SOURCE EXTRACT:
........

Financial enabling

It is possible to “enable” people in your life, including when it comes to money and finances. There are many ways to do this, including whether the receiver is a substance abuser, gambler, abuser, or has some other challenge. There countless ways to enable people, including financially. Enabling” means doing things for someone that they can do for themselves. As an example, when it comes to enabling a substance abuser, enabling means doing something for someone that they normally could and would do for themselves if they were sober.

Yes, it is also possible to enable someone financially. Financial enablers are people that give money to someone else, and that receiver is the recipient. The money given to the recipient is provided without conditions, so the receiver does not have to take responsibility for their past or current actions and the receiver does not need to become independent. Enabling someone is in some ways helping those (or bailing them out) who made bad financial decisions, and the recipient doesn’t suffer the consequences of their bad decisions.

........

EXERCISE REQUIREMENTS: Repeat the passage on financial enabling word for word, from "It is possible" up to and including "they were sober.". The lines that come next are separate from the passage on financial enabling.

........

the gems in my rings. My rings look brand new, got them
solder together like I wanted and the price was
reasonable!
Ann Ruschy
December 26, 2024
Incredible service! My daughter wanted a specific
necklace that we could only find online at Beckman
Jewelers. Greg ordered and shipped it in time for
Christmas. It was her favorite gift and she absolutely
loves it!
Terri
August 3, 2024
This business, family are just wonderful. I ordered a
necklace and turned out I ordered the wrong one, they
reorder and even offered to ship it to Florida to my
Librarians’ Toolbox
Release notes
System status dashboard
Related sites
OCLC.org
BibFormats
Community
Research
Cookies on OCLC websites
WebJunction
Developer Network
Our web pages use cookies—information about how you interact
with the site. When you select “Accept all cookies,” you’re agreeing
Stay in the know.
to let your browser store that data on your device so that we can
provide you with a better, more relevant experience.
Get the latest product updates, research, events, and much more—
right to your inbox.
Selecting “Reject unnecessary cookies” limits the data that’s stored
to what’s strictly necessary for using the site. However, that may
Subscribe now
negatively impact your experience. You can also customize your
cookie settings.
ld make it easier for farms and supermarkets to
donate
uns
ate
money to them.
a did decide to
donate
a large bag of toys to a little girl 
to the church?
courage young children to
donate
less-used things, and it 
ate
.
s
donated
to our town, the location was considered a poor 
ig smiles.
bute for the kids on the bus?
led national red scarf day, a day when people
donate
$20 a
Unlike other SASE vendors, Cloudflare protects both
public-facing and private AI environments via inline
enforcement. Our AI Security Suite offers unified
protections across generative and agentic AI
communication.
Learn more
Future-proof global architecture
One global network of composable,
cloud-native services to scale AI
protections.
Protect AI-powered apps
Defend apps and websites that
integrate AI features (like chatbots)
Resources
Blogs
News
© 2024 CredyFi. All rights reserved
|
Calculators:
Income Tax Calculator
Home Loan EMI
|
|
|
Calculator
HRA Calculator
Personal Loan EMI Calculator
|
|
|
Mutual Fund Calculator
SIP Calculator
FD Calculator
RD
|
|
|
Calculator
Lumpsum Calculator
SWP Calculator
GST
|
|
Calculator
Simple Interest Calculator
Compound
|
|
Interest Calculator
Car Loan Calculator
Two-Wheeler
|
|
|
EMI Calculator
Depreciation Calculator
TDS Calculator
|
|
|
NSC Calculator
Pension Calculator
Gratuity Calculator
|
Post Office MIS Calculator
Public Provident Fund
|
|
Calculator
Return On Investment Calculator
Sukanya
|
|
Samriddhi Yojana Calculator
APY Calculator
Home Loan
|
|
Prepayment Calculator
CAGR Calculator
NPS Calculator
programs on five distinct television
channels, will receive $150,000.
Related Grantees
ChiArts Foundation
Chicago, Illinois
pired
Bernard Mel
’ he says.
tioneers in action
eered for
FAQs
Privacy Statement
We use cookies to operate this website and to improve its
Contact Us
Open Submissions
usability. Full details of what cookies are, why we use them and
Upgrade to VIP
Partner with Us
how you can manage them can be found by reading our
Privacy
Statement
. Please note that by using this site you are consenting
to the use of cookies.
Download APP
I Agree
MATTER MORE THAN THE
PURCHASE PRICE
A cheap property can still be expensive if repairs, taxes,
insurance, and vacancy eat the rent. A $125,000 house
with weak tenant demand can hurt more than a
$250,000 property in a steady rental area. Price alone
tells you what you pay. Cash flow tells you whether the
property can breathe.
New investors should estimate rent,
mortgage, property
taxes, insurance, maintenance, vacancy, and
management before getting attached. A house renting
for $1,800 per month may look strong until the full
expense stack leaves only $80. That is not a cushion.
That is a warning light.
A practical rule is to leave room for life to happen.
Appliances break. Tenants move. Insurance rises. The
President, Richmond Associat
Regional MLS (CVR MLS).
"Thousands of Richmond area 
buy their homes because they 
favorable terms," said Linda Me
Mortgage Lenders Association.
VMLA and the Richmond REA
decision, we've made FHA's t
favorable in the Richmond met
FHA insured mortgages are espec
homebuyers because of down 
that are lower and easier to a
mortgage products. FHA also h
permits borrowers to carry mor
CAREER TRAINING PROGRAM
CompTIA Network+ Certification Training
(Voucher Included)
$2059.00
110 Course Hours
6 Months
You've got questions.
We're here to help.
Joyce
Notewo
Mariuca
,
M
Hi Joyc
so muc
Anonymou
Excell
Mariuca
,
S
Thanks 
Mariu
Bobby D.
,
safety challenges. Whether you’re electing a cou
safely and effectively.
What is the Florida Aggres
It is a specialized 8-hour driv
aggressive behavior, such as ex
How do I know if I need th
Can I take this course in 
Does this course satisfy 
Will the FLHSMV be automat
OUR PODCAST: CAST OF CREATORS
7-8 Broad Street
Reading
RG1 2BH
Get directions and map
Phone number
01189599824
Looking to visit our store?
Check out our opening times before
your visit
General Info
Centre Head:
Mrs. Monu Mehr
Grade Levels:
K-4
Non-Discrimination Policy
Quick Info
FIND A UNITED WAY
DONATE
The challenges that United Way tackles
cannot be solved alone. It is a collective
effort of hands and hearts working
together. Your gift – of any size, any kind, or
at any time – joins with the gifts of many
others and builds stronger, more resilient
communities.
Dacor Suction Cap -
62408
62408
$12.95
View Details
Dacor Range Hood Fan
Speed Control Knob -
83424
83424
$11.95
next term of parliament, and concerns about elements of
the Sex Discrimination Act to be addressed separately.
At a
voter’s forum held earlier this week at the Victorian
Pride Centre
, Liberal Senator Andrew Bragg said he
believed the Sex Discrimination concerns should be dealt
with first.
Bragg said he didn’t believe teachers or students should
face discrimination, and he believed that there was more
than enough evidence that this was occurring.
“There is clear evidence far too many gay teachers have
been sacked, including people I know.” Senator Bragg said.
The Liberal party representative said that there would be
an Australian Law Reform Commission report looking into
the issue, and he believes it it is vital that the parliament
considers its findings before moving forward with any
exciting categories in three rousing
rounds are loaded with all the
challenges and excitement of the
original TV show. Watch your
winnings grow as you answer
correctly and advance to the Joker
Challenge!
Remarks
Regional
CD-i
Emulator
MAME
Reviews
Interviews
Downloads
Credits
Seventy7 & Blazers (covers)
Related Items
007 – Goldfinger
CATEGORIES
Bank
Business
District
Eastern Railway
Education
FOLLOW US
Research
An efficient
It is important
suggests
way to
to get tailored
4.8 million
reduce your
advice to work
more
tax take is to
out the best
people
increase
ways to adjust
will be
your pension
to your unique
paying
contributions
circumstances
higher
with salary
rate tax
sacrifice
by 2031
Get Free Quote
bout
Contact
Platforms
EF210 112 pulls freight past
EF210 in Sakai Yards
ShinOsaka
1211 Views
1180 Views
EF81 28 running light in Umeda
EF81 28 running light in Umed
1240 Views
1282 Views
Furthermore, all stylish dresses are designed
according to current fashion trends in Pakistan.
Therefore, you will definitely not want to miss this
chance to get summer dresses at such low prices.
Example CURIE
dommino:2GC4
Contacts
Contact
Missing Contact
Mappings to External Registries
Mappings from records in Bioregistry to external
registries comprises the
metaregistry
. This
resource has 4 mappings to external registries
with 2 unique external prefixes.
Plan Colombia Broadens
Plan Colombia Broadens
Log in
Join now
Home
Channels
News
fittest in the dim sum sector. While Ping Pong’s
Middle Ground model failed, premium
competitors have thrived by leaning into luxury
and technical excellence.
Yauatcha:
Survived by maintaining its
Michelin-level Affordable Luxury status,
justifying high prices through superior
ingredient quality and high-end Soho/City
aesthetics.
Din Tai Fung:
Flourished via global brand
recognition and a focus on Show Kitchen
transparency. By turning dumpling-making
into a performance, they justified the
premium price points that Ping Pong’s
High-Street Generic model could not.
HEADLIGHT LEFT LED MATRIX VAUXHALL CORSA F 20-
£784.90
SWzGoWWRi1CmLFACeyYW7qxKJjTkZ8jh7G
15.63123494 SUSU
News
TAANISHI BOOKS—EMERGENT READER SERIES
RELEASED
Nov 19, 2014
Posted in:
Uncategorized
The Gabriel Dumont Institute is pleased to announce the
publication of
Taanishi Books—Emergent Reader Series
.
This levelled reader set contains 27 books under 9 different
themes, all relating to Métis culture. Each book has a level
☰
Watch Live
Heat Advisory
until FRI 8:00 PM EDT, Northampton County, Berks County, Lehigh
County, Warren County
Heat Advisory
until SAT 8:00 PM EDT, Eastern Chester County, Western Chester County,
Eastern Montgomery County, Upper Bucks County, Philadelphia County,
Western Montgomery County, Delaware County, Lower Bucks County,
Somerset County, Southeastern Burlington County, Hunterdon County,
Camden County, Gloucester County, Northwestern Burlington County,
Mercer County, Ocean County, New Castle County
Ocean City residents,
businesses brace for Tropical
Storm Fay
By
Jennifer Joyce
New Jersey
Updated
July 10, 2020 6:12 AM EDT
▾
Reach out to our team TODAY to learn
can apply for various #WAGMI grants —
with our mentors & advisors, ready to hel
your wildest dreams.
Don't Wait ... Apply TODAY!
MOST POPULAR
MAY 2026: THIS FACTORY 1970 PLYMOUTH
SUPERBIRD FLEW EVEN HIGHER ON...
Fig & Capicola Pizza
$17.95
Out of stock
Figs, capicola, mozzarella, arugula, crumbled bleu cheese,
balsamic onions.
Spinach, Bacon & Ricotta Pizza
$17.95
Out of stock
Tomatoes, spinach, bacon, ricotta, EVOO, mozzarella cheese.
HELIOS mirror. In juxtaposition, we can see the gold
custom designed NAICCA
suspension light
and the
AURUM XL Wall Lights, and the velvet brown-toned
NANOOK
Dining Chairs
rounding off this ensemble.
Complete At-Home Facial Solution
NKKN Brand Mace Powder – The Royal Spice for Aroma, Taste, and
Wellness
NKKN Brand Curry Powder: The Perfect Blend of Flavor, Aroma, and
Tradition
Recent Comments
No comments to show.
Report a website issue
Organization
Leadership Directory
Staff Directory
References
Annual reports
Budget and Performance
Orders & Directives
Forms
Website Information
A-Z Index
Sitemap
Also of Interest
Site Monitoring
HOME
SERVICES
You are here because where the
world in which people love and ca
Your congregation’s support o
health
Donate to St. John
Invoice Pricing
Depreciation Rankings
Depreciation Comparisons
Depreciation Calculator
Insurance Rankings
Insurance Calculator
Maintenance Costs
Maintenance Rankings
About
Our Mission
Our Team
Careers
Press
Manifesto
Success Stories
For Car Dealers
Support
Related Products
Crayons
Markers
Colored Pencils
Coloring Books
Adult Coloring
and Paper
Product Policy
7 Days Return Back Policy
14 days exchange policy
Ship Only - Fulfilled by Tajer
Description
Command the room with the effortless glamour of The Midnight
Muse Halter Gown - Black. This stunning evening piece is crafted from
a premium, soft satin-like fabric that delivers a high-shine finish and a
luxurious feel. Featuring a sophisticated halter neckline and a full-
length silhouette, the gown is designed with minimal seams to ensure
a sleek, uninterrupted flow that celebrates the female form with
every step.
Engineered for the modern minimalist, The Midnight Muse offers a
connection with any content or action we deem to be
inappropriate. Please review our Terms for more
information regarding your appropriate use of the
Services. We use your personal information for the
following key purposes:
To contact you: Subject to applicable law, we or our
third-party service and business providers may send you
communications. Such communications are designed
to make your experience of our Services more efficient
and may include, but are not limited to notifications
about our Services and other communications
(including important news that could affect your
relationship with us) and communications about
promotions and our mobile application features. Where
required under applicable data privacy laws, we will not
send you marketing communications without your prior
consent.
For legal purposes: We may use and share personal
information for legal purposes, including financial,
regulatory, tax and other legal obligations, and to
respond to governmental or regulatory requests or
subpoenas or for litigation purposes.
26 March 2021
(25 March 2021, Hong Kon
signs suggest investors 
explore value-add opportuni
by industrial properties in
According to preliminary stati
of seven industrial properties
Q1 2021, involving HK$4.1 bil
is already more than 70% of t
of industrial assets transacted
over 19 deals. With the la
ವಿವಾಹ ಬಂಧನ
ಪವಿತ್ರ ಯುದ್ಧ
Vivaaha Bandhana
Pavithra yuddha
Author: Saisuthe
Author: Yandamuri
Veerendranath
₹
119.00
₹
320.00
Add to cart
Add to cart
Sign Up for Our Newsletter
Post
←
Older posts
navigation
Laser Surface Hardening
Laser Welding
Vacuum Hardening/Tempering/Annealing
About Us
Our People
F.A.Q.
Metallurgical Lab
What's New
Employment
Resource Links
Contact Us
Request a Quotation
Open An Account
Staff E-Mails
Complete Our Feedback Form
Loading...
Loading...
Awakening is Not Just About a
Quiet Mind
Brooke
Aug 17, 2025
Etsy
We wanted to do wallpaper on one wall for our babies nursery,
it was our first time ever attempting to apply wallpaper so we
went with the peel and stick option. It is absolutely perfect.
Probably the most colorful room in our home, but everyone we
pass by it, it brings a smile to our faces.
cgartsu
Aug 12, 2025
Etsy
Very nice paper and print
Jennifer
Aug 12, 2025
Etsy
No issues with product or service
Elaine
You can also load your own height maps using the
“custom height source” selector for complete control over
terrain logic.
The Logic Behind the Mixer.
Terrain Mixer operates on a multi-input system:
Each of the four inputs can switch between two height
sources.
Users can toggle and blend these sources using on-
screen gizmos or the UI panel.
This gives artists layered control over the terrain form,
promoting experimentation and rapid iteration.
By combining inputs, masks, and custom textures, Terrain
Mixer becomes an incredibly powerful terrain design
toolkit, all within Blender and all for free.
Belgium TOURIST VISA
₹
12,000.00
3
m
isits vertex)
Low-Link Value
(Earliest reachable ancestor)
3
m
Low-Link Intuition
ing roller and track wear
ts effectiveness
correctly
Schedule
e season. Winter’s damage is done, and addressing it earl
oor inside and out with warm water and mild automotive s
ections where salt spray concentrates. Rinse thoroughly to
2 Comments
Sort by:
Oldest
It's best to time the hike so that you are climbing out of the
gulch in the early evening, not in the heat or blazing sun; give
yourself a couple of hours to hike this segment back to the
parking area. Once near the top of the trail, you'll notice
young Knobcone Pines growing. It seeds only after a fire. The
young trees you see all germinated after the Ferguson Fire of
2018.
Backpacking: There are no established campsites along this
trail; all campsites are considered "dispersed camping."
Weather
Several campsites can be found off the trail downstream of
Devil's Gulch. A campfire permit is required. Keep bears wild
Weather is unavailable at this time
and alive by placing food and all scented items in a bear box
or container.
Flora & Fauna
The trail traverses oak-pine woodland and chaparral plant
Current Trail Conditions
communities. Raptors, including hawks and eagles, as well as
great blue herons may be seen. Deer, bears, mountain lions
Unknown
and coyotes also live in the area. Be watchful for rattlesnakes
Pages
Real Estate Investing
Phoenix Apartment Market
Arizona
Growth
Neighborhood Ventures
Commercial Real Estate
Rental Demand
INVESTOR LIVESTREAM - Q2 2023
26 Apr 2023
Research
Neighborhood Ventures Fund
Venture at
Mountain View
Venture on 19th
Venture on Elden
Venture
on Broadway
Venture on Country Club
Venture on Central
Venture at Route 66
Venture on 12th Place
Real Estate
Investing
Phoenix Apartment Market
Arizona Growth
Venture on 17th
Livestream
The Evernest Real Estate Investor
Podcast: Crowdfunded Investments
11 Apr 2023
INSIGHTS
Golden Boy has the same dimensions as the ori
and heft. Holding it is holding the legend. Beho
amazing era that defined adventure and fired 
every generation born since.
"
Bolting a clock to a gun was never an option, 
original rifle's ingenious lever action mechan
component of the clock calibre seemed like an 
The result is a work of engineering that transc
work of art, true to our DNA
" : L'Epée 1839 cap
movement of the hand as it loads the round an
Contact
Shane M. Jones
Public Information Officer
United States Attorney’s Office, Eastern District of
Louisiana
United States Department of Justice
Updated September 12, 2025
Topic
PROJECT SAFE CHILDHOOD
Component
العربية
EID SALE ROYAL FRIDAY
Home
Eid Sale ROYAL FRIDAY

........

TASK SOLUTION:
It is possible to “enable” people in your life, including when it comes to money and finances. There are many ways to do this, including whether the receiver is a substance abuser, gambler, abuser, or has some other challenge. There countless ways to enable people, including financially. Enabling” means doing things for someone that they can do for themselves. As an example, when it comes to enabling a substance abuser, enabling means doing something for someone that they normally could and would do for themselves if they were sober.